[Task objective]: Count the lines of the material below that contain the string "shown", treating uppercase and lowercase letters as different. Reply with the number alone.

[Data in this exercise]:
++++++
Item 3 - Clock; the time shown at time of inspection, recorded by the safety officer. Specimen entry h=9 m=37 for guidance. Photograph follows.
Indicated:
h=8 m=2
++++++
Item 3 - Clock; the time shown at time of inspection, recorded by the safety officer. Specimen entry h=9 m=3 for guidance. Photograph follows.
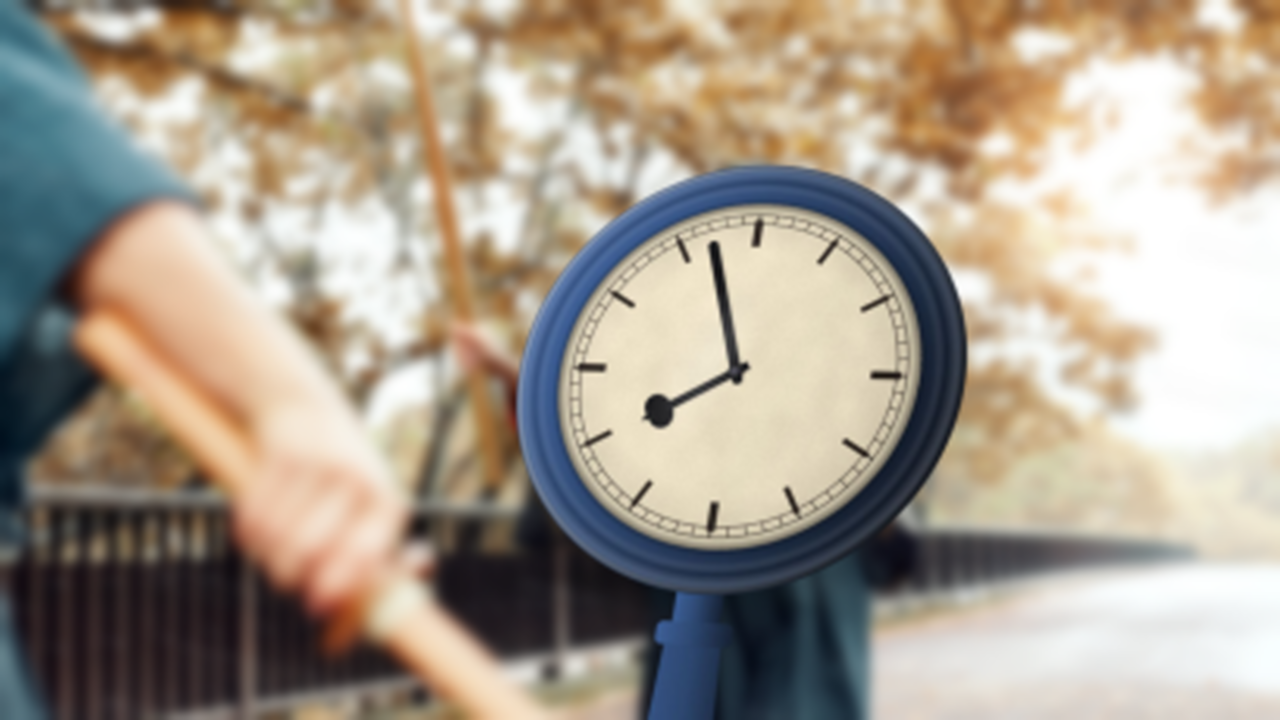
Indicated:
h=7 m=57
++++++
[Completed exercise]: 2